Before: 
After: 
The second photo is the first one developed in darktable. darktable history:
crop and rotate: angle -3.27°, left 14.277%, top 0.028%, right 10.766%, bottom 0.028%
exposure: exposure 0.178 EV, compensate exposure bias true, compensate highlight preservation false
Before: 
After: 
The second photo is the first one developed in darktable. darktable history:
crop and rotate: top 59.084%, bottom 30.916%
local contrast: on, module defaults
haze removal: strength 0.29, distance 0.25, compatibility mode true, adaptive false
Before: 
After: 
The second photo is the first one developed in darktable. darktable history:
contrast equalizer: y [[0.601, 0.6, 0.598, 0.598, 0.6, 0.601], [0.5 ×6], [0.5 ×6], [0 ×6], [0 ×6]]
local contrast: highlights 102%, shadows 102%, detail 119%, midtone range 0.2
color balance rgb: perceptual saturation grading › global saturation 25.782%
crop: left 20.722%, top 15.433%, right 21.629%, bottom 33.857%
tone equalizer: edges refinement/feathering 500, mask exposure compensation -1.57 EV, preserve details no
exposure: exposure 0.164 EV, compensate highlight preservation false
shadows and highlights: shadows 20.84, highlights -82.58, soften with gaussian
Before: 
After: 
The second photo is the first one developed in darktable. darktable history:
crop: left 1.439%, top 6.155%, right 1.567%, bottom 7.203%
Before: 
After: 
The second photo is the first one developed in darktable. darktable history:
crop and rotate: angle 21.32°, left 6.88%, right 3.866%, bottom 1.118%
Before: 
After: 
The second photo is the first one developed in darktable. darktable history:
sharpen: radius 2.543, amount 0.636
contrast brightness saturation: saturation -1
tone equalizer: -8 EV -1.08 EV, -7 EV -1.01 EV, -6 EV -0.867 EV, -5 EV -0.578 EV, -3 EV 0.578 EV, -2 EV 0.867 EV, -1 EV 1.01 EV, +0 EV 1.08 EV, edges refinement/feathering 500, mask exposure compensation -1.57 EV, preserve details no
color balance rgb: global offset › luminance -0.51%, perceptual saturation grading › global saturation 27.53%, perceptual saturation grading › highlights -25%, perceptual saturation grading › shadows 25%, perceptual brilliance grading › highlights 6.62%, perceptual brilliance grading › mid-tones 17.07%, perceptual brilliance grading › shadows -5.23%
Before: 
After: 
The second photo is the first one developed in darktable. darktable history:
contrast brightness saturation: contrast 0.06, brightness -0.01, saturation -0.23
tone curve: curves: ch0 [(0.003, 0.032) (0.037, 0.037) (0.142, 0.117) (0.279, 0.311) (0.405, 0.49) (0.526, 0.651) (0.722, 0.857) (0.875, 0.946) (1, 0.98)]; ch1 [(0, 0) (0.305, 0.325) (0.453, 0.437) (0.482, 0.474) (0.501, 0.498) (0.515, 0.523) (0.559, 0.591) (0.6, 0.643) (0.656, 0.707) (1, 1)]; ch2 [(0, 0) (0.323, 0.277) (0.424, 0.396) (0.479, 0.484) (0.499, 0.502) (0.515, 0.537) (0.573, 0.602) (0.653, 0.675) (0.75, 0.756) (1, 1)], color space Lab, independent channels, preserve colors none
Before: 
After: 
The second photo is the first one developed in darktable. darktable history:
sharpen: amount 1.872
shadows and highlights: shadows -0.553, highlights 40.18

● **SHORT EXERCISE**: Copy out the records word for word, from their first line through the line containing "exposure: exposure 0.178", with both ends included.

● **ANSWER IN FULL**:
Before: 
After: 
The second photo is the first one developed in darktable. darktable history:
crop and rotate: angle -3.27°, left 14.277%, top 0.028%, right 10.766%, bottom 0.028%
exposure: exposure 0.178 EV, compensate exposure bias true, compensate highlight preservation false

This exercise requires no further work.